To the last point while this is true, Meerschaert says:

"As a practical matter, there are many sources of error and variation in a modelling problem, and the additional variation produced by Monte Carlo simulation is not typically the most serious of these."

He goes on to say that sensitivity analysis is your friend.

We'll be using this term to be synonymous with Analytical Simulation. The core difference is a pure Monte Carlo simulation works in simplest terms with no higher level mathematical concepts. An analytical simulation may use probability distributions or other mathematical tooling as a shortcut.

## Enough theory

Easiest to explain with a simple example. Suppose you're in a room facing a large wall and large open window with a bowl full of marbles on a table behind you. 

How might you answer the question: "What percentage of that wall is the window taking up?"

Process
1. Count how many marbles are in the bowl.
2. Close your eyes and throw marbles at the wall in a purely random way.
3. Find the percentage of marbles that went through the window.

The answer you get from step 3 will approximate how much of the wall the window takes up.

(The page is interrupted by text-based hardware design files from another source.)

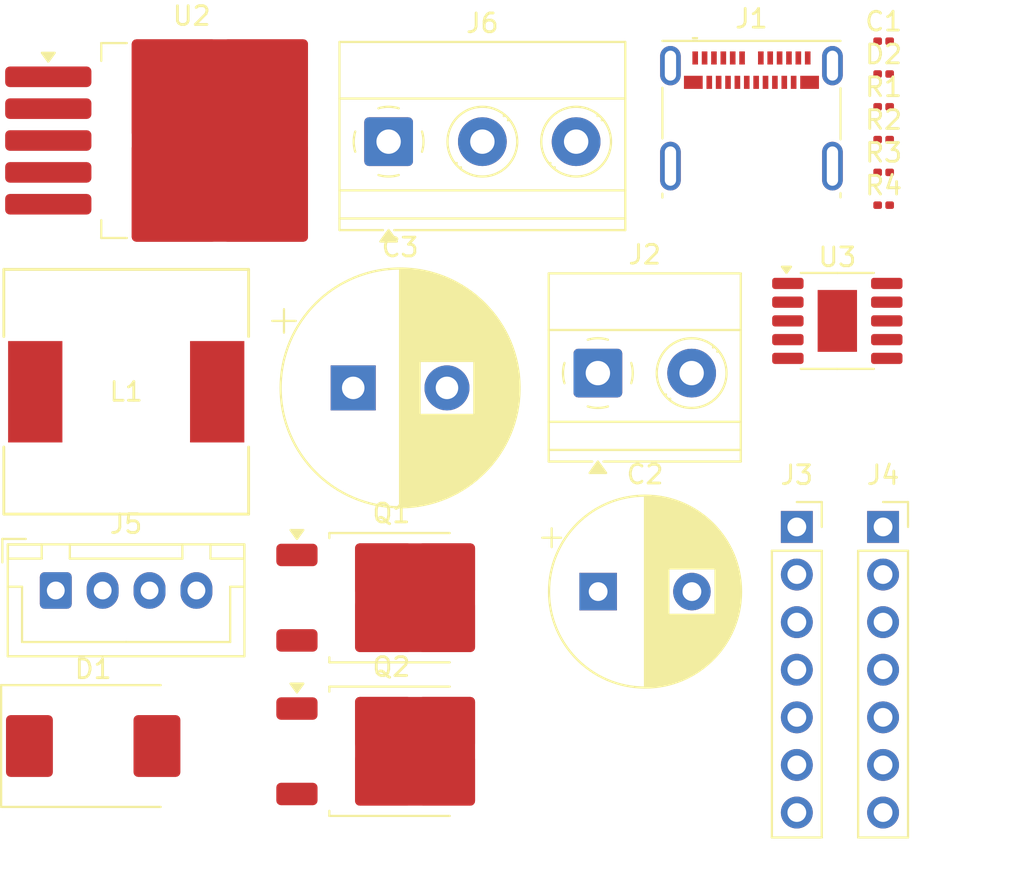
<source format=kicad_pcb>
(kicad_pcb
	(version 20241229)
	(generator "pcbnew")
	(generator_version "9.0")
	(general
		(thickness 1.6)
		(legacy_teardrops no)
	)
	(paper "A4")
	(layers
		(0 "F.Cu" signal)
		(2 "B.Cu" signal)
		(9 "F.Adhes" user "F.Adhesive")
		(11 "B.Adhes" user "B.Adhesive")
		(13 "F.Paste" user)
		(15 "B.Paste" user)
		(5 "F.SilkS" user "F.Silkscreen")
		(7 "B.SilkS" user "B.Silkscreen")
		(1 "F.Mask" user)
		(3 "B.Mask" user)
		(17 "Dwgs.User" user "User.Drawings")
		(19 "Cmts.User" user "User.Comments")
		(21 "Eco1.User" user "User.Eco1")
		(23 "Eco2.User" user "User.Eco2")
		(25 "Edge.Cuts" user)
		(27 "Margin" user)
		(31 "F.CrtYd" user "F.Courtyard")
		(29 "B.CrtYd" user "B.Courtyard")
		(35 "F.Fab" user)
		(33 "B.Fab" user)
		(39 "User.1" user)
		(41 "User.2" user)
		(43 "User.3" user)
		(45 "User.4" user)
	)
	(setup
		(pad_to_mask_clearance 0)
		(allow_soldermask_bridges_in_footprints no)
		(tenting front back)
		(pcbplotparams
			(layerselection 0x00000000_00000000_55555555_5755f5ff)
			(plot_on_all_layers_selection 0x00000000_00000000_00000000_00000000)
			(disableapertmacros no)
			(usegerberextensions no)
			(usegerberattributes yes)
			(usegerberadvancedattributes yes)
			(creategerberjobfile yes)
			(dashed_line_dash_ratio 12.000000)
			(dashed_line_gap_ratio 3.000000)
			(svgprecision 4)
			(plotframeref no)
			(mode 1)
			(useauxorigin no)
			(hpglpennumber 1)
			(hpglpenspeed 20)
			(hpglpendiameter 15.000000)
			(pdf_front_fp_property_popups yes)
			(pdf_back_fp_property_popups yes)
			(pdf_metadata yes)
			(pdf_single_document no)
			(dxfpolygonmode yes)
			(dxfimperialunits yes)
			(dxfusepcbnewfont yes)
			(psnegative no)
			(psa4output no)
			(plot_black_and_white yes)
			(plotinvisibletext no)
			(sketchpadsonfab no)
			(plotpadnumbers no)
			(hidednponfab no)
			(sketchdnponfab yes)
			(crossoutdnponfab yes)
			(subtractmaskfromsilk no)
			(outputformat 1)
			(mirror no)
			(drillshape 1)
			(scaleselection 1)
			(outputdirectory "")
		)
	)
	(net 0 "")
	(net 1 "GND")
	(net 2 "VDD")
	(net 3 "+5V")
	(net 4 "Net-(D1-K)")
	(net 5 "Net-(J1-CC1)")
	(net 6 "Net-(J1-VBUS-PadA4)")
	(net 7 "Net-(U3-DM)")
	(net 8 "Net-(U3-DP)")
	(net 9 "Net-(J1-CC2)")
	(net 10 "unconnected-(U3-PG-Pad10)")
	(net 11 "D1")
	(net 12 "Net-(J2-Pin_2)")
	(net 13 "Net-(J2-Pin_1)")
	(net 14 "Net-(D2-A)")
	(net 15 "Net-(J3-Pin_4)")
	(net 16 "Net-(J3-Pin_7)")
	(net 17 "Net-(J3-Pin_5)")
	(net 18 "Net-(J3-Pin_6)")
	(net 19 "Net-(J3-Pin_3)")
	(net 20 "Net-(J4-Pin_4)")
	(net 21 "Net-(J4-Pin_5)")
	(net 22 "Net-(J4-Pin_1)")
	(net 23 "SDA")
	(net 24 "SCL")
	(net 25 "D0")
	(footprint "Connector_PinSocket_2.54mm:PinSocket_1x07_P2.54mm_Vertical" (layer "F.Cu") (at 90 60.26))
	(footprint "Package_SO:SSOP-10-1EP_3.9x4.9mm_P1mm_EP2.1x3.3mm" (layer "F.Cu") (at 87.56 49.265))
	(footprint "Diode_SMD:D_SMC" (layer "F.Cu") (at 47.875 71.95))
	(footprint "TerminalBlock_Phoenix:TerminalBlock_Phoenix_MKDS-1,5-3_1x03_P5.00mm_Horizontal" (layer "F.Cu") (at 63.63 39.7))
	(footprint "TerminalBlock_Phoenix:TerminalBlock_Phoenix_MKDS-1,5-2_1x02_P5.00mm_Horizontal" (layer "F.Cu") (at 74.79 52.05))
	(footprint "Library:USB_C_Receptacle_Molex_105450-0101" (layer "F.Cu") (at 82.98 38.45))
	(footprint "Capacitor_THT:CP_Radial_D10.0mm_P5.00mm" (layer "F.Cu") (at 74.804646 63.71))
	(footprint "Connector_PinSocket_2.54mm:PinSocket_1x07_P2.54mm_Vertical" (layer "F.Cu") (at 85.4 60.26))
	(footprint "Capacitor_SMD:C_0201_0603Metric" (layer "F.Cu") (at 90.03 34.34))
	(footprint "Package_TO_SOT_SMD:TO-263-5_TabPin3" (layer "F.Cu") (at 53.13 39.64))
	(footprint "Connector_JST:JST_XH_B4B-XH-A_1x04_P2.50mm_Vertical" (layer "F.Cu") (at 45.88 63.65))
	(footprint "Package_TO_SOT_SMD:TO-252-2" (layer "F.Cu") (at 63.78 64.035))
	(footprint "Library:IND_BOURNS_SRR1280" (layer "F.Cu") (at 49.636 53.046))
	(footprint "Capacitor_THT:CP_Radial_D12.5mm_P5.00mm" (layer "F.Cu") (at 61.742082 52.84))
	(footprint "Resistor_SMD:R_0201_0603Metric" (layer "F.Cu") (at 90.03 36.09))
	(footprint "Resistor_SMD:R_0201_0603Metric" (layer "F.Cu") (at 90.03 39.59))
	(footprint "Resistor_SMD:R_0201_0603Metric" (layer "F.Cu") (at 90.03 41.34))
	(footprint "Resistor_SMD:R_0201_0603Metric" (layer "F.Cu") (at 90.03 43.09))
	(footprint "Package_TO_SOT_SMD:TO-252-2"
		(layer "F.Cu")
		(uuid "e588f199-efc5-4514-bdb9-1e1f3bdcaf71")
		(at 63.78 72.23)
		(descr "TO-252/DPAK SMD package, http://www.infineon.com/cms/en/product/packages/PG-TO252/PG-TO252-3-1/")
		(tags "DPAK TO-252 DPAK-3 TO-252-3 SOT-428")
		(property "Reference" "Q2"
			(at 0 -4.5 0)
			(layer "F.SilkS")
			(uuid "9a48721f-17a1-414f-82e5-e04ddc08f770")
			(effects
				(font
					(size 1 1)
					(thickness 0.15)
				)
			)
		)
		(property "Value" "AOD4184A"
			(at 0 4.5 0)
			(layer "F.Fab")
			(uuid "91a41f65-9eb2-4af3-88ac-1305d23dd396")
			(effects
				(font
					(size 1 1)
					(thickness 0.15)
				)
			)
		)
		(property "Datasheet" "https://jlcpcb.com/api/file/downloadByFileSystemAccessId/8586202483820023808"
			(at 0 0 0)
			(layer "F.Fab")
			(hide yes)
			(uuid "6443f6da-01c5-482c-ae17-96d3fe3c55b7")
			(effects
				(font
					(size 1.27 1.27)
					(thickness 0.15)
				)
			)
		)
		(property "Description" "40V 7mΩ@10V,20A 2.6V@250uA 1 N-Channel TO-252-2(DPAK) MOSFETs ROHS"
			(at 0 0 0)
			(layer "F.Fab")
			(hide yes)
			(uuid "d4b271ac-3ba6-4be2-9efd-3cdcf67ef9a9")
			(effects
				(font
					(size 1.27 1.27)
					(thickness 0.15)
				)
			)
		)
		(property ki_fp_filters "TO?252*")
		(path "/e40eca51-9563-4f4b-b1e4-0a4c3575f7e9")
		(sheetname "/")
		(sheetfile "beer-warmer-schematics.kicad_sch")
		(attr smd)
		(fp_line
			(start -3.31 -3.45)
			(end -3.31 -3.18)
			(stroke
				(width 0.12)
				(type solid)
			)
			(layer "F.SilkS")
			(uuid "79799565-7ac4-40ff-81e0-78742ea4dcbe")
		)
		(fp_line
			(start -3.31 3.45)
			(end -3.31 3.18)
			(stroke
				(width 0.12)
				(type solid)
			)
			(layer "F.SilkS")
			(uuid "e887485f-cb5d-47db-ad83-aca6ae0fba84")
		)
		(fp_line
			(start 3.11 -3.45)
			(end -3.31 -3.45)
			(stroke
				(width 0.12)
				(type solid)
			)
			(layer "F.SilkS")
			(uuid "d70bc922-b60b-46f3-b6fc-4eca0217911f")
		)
		(fp_line
			(start 3.11 3.45)
			(end -3.31 3.45)
			(stroke
				(width 0.12)
				(type solid)
			)
			(layer "F.SilkS")
			(uuid "9489b71a-8fb4-45f0-af1b-19d0ef0f0bbb")
		)
		(fp_poly
			(pts
				(xy -5.04 -3.14) (xy -5.38 -3.61) (xy -4.7 -3.61) (xy -5.04 -3.14)
			)
			(stroke
				(width 0.12)
				(type solid)
			)
			(fill yes)
			(layer "F.SilkS")
			(uuid "c30ca843-4ae7-44e9-a630-1d60b317cc28")
		)
		(fp_line
			(start -6.39 -3.5)
			(end -6.39 3.5)
			(stroke
				(width 0.05)
				(type solid)
			)
			(layer "F.CrtYd")
			(uuid "962b13a6-f28d-435d-8948-cf840d878e16")
		)
		(fp_line
			(start -6.39 3.5)
			(end 4.71 3.5)
			(stroke
				(width 0.05)
				(type solid)
			)
			(layer "F.CrtYd")
			(uuid "ba0121b0-f966-45c9-8719-4b66f07fff9d")
		)
		(fp_line
			(start 4.71 -3.5)
			(end -6.39 -3.5)
			(stroke
				(width 0.05)
				(type s
... [8752 chars truncated]
</source>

Let's simulate this and see how it works.

In [1]:
import math, random
import matplotlib.pyplot as plt

In [2]:
wall_width = 20
wall_height = 10

win_low_left = (5, 2.5)
win_up_right = (15, 7.5)

nr_marbles = 1000

In [3]:
sample_widths = [random.random() * wall_width for i in range(nr_marbles)]
sample_heights = [random.random() * wall_height for i in range(nr_marbles)]

random_marbles_thrown = zip(sample_widths, sample_heights)

We pick an X and a Y to form a coordinate that we throw a marble at. We throw all of our marbles this way. Then we gather all of the marbles that hit the wall and didn't go through the window.

In [4]:
marbles_hit_wall = filter(lambda x: (x[0] < win_low_left[0] 
                                     or x[0] > win_up_right[0]) 
                                     or
                                    (x[1] < win_low_left[1] 
                                     or x[1] > win_up_right[1]), 
                                     random_marbles_thrown)

plt.scatter(x=map(lambda x: x[0], marbles_hit_wall), 
            y=map(lambda x: x[1], marbles_hit_wall))

<matplotlib.collections.PathCollection at 0x114edbcd0>

Next we find the percentage of marbles that went through the window to find what percentage of the wall the window takes up.

In [5]:
len(marbles_hit_wall) / (1.0*nr_marbles)

0.744

In [6]:
1 - len(marbles_hit_wall) / (1.0*nr_marbles)

0.256

It's pretty straightforward to do this manually with math:

In [7]:
window_height = win_up_right[1] - win_low_left[1]
window_width = win_up_right[0] - win_low_left[0]

(window_height * window_width) / (1.0 * wall_height * wall_width)

0.25